Rewrite all the items below, putting "shifted the most" in place of "changed the most" and changing nothing else. Leave out the pictures.

------------

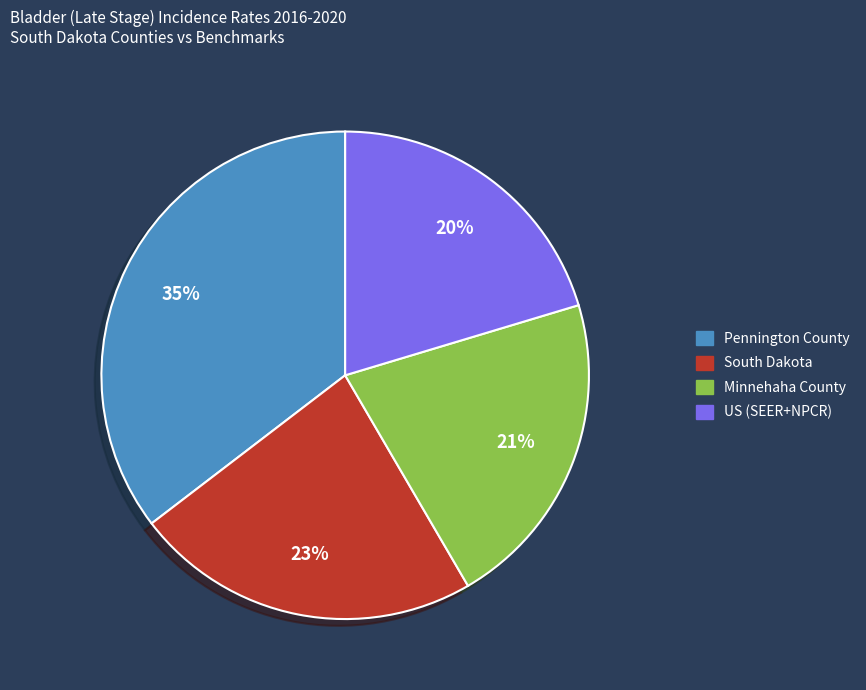

Between Pennington County and Minnehaha County, which is larger?

Pennington County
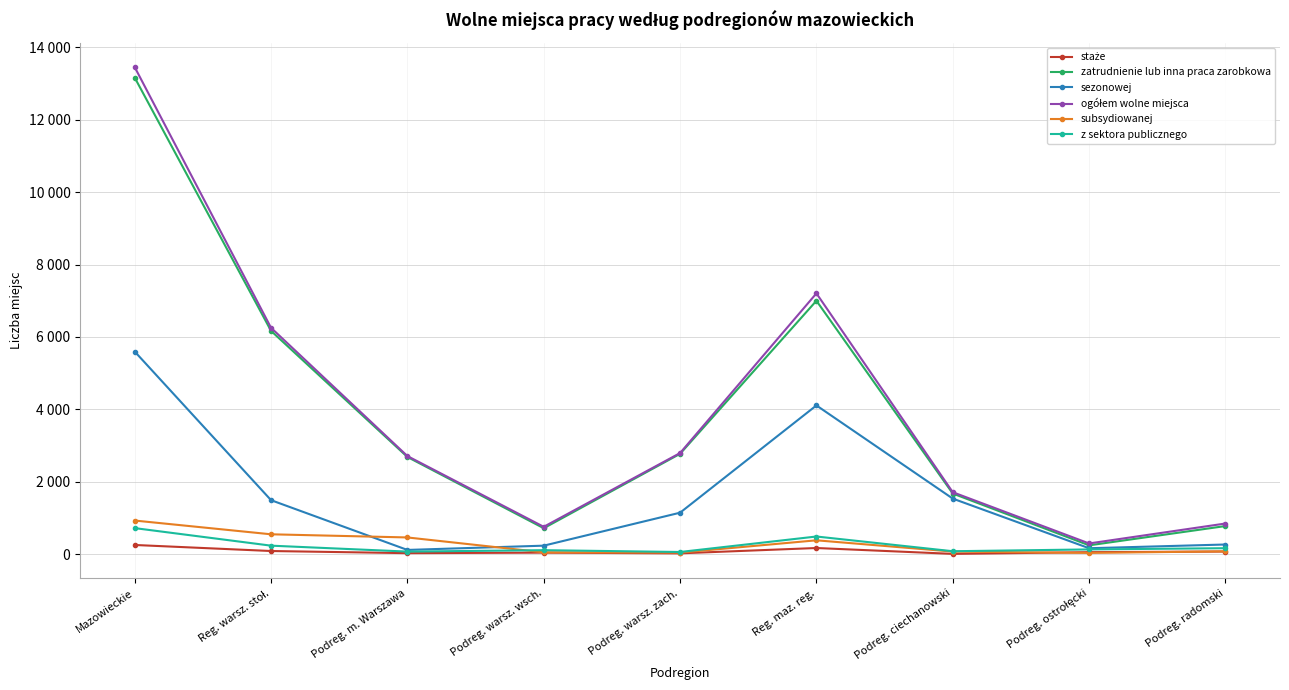

Which series changed the most between Mazowieckie and Podreg. ostrołęcki?

ogółem wolne miejsca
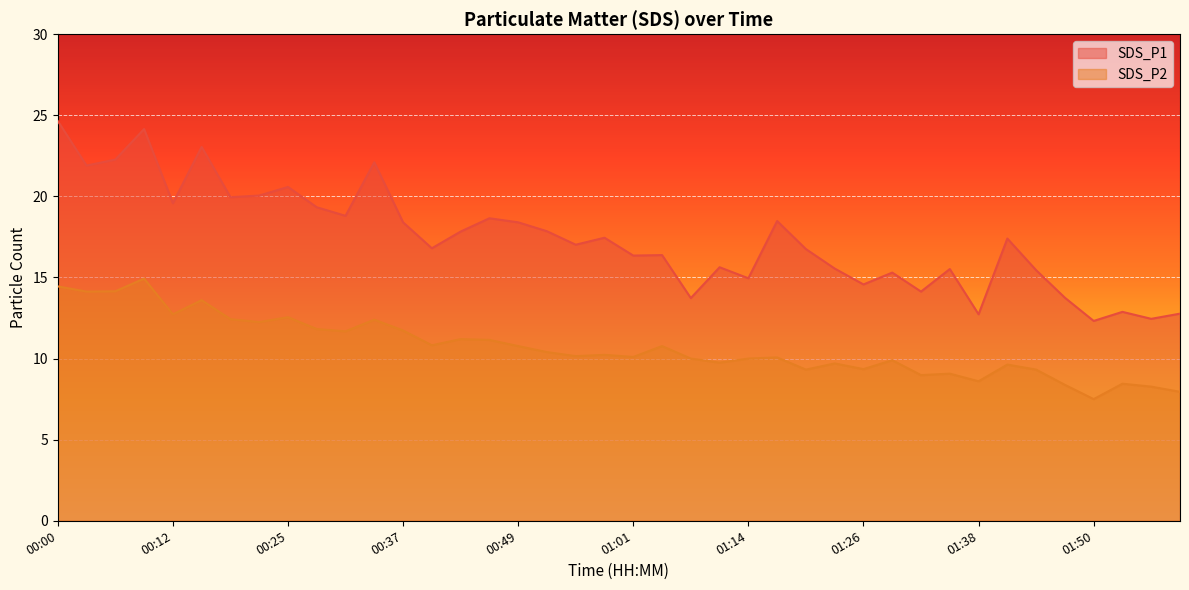

True or false: SDS_P2 and SDS_P1 cross at least once.

False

------------

*Solved exercise*.
Between Pennington County and Minnehaha County, which is larger?

Pennington County

Which series shifted the most between Mazowieckie and Podreg. ostrołęcki?

ogółem wolne miejsca

True or false: SDS_P2 and SDS_P1 cross at least once.

False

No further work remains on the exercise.